Table_1_Transcriptomic Analysis of Wheat Seedling Responses to the Systemic Acquired Resistance Inducer N-Hydroxypipecolic Acid.XLSX

The fungal pathogen Fusarium graminearum can cause destructive diseases on wheat, such as Fusarium head blight and Fusarium crown rot. However, a solution is still unavailable. Recently, N-hydroxypipecolic acid (NHP) was identified as a potent signaling molecule that is capable of inducing systemic acquired resistance to bacterial, oomycete, and fungal infection in several plant species. However, it is not clear whether NHP works in wheat to resist F. graminearum infection or how NHP affects wheat gene expression. In this report, we showed that pretreatment with NHP moderately increased wheat seedling resistance to F. graminearum. Using RNA sequencing, we found that 17% of wheat-expressed genes were significantly affected by NHP treatment. The genes encoding nucleotide-binding leucine-rich repeat immune receptors were significantly overrepresented in the group of genes upregulated by NHP treatment, while the genes encoding receptor-like kinases were not. Our results suggested that NHP treatment sensitizes a subset of the immune surveillance system in wheat seedlings, thereby facilitating wheat defense against F. graminearum infection.

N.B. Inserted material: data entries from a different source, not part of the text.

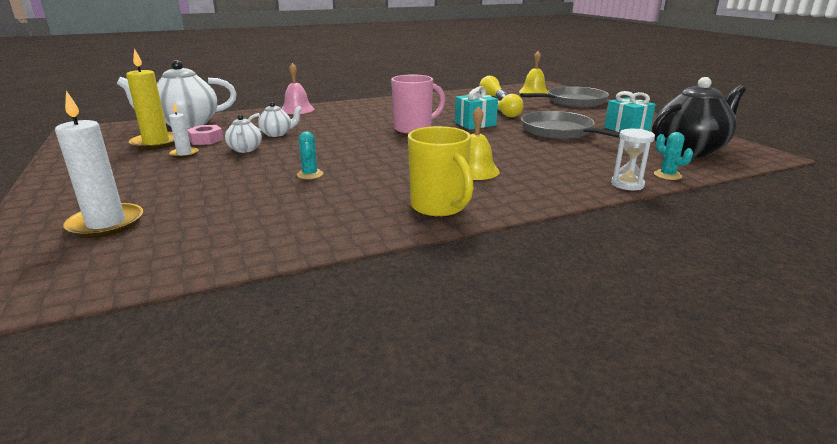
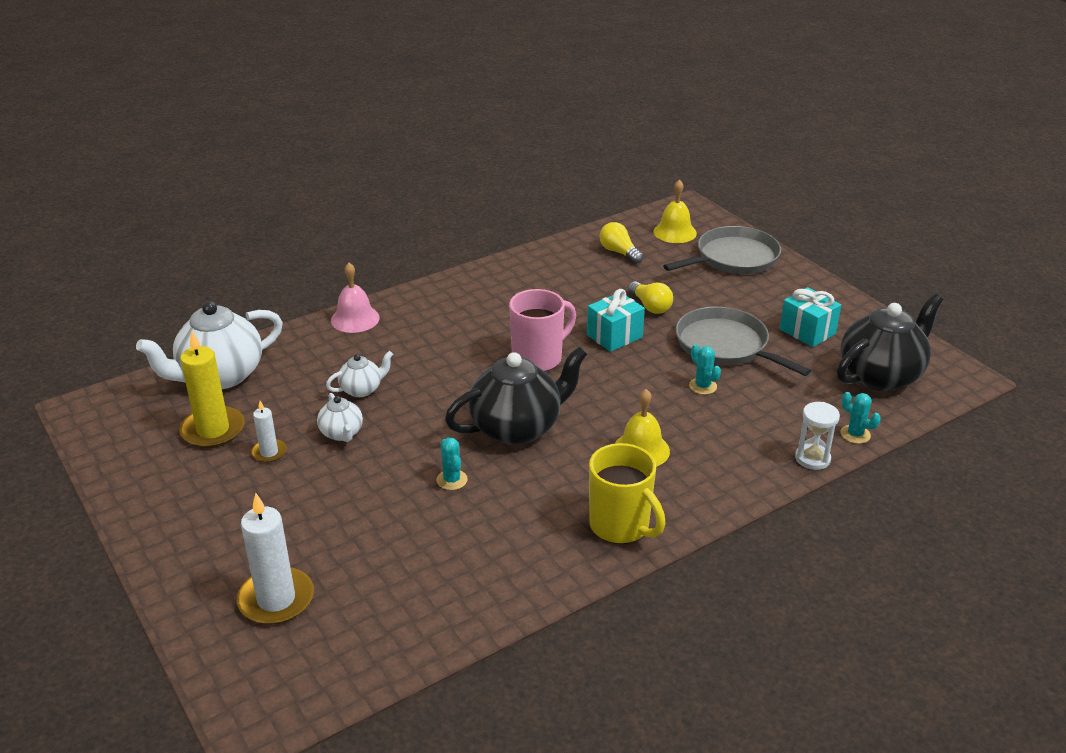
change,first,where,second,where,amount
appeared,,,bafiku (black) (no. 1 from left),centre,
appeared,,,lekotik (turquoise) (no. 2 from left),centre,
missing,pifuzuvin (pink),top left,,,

禾谷镰孢菌（Fusarium graminearum）可引发小麦多种毁灭性病害，如赤霉病（Fusarium head blight）与小麦茎基腐病（Fusarium crown rot），目前尚无有效的防治方案。近期研究发现，N-羟基哌啶酸（N-hydroxypipecolic acid, NHP）是一种强效信号分子，能够在多种植物中诱导对细菌、卵菌及真菌侵染的系统获得性抗性（systemic acquired resistance）。但目前尚不清楚NHP是否能在小麦中抵御禾谷镰孢菌侵染，亦不明确其如何调控小麦基因的表达。本研究显示，经NHP预处理可适度提升小麦幼苗对禾谷镰孢菌的抗性。通过RNA测序（RNA sequencing）分析，我们发现NHP处理可显著影响17%的小麦表达基因。经NHP处理上调的基因中，编码核苷酸结合富亮氨酸重复序列免疫受体（nucleotide-binding leucine-rich repeat immune receptors, NLR）的基因显著富集，而编码类受体激酶的基因则未出现此类富集特征。本研究结果表明，NHP处理可强化小麦幼苗免疫监控系统的部分通路，从而增强小麦对禾谷镰孢菌侵染的防御能力。